_Action item 1_: From the puppy-feeding thread, copy everything from "## theriot (Nov" down to "active, just moderate.".
_Action item 2_: In the puppy-feeding thread, what does Sandie weigh at 4 1/2 months?

_Document excerpt_:
● ● ● ● ●

You may also want to try a different food. Something with a different protien source, different grain source or no grains, you may have to play around with it. My border collie is on kibble now as he just never could gain anything on raw (well I'm sure he could if I could afford to feed him 4 pounds a day...) and I usually get a bag from my 'list' each time, so he's not on the same kibble each month or so. He may get three cups of one food and then only need two of the next food because it works better on him. I've cut out the four cups of food ones though. I just open the new bag, put the rest of the 'old' food on top and keep feeding, and adjust how much he eats as we go.

Lana


----------



## theriot (Nov 25, 2009)

He tested negative for worms last time we took him to the vet, about a month ago. You cannot see his ribs, just barely feel them when you touch but his pelvic area sinks in. I know you want them to be lean, so not too worried about that. Just wondering what to be feeding him. After he eats, he sometimes goes over to the food bin as if to say, can I have some more? We had given him one round of proflora which was really great, but I don't think we could keep up with the cost of that. May look into the probiotics for humans for him. I wouldn't say he is extremely active, just moderate.


----------



## jwemt81 (Aug 20, 2008)

Four cups definitely seems like a lot. When our boys were on puppy food, they only got 3 cups per day. Of course, the amount of calories per cup varies from food to food, but 4 cups still sounds like a ton of food for a puppy. If you can just barely feel his ribs and he's not that active, it's definitely time to cut back on the food. Goldens can pack on weight pretty quickly, which is very unhealthy, especially for a young pup who is still growing.


----------



## babbs (Feb 9, 2010)

Sandie gets 3 cups Innova lg. breed puppy a day and I would consider her very active.She is 29 lb. at 4 1/2 months and very slim. She would eat the whole bag in one sitting if I left it out, so you just have to kind of ignore the golden greed  Supplement with frozen green beans and dried sweet potatoes for treats.


----------



## Bender (Dec 30, 2008)

Some goldens/dogs are just like that! Bender would eat the whole bag if allowed to, and she generally does not do well with restraining herself. I once got a deer carcass, didn't have anything to cut it up or store it, so put it in the yard because it was winter and figured they'd just pick away at it for a week. She ate so much she went from 'lean and mean' to 'about to give birth to three elephants' - it was scary and funny at the same time. But, she was still willing to eat and drink, and was very happy, and apart from the gas (oh, the gas!!!!) she did totally fine and was back to normal within a few days. I just didn't repeat that with her.

Lana


----------

● ● ● ● ●

_Supplied data_:
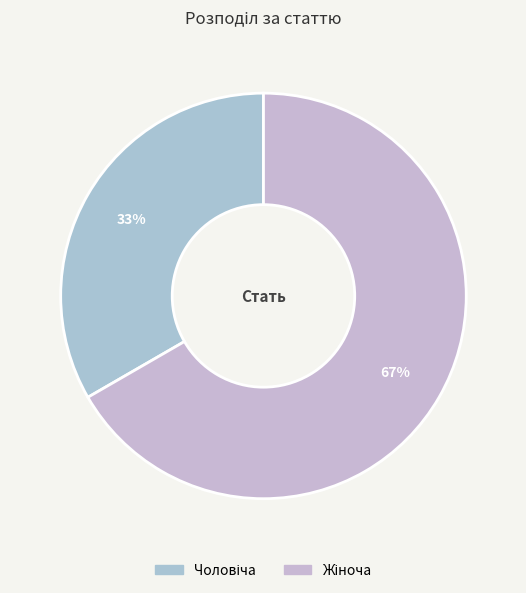

How many segments does this pie chart have?

2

● ● ● ● ●

_Task output 1_:
## theriot (Nov 25, 2009)

He tested negative for worms last time we took him to the vet, about a month ago. You cannot see his ribs, just barely feel them when you touch but his pelvic area sinks in. I know you want them to be lean, so not too worried about that. Just wondering what to be feeding him. After he eats, he sometimes goes over to the food bin as if to say, can I have some more? We had given him one round of proflora which was really great, but I don't think we could keep up with the cost of that. May look into the probiotics for humans for him. I wouldn't say he is extremely active, just moderate.

_Task output 2_: 29 lb.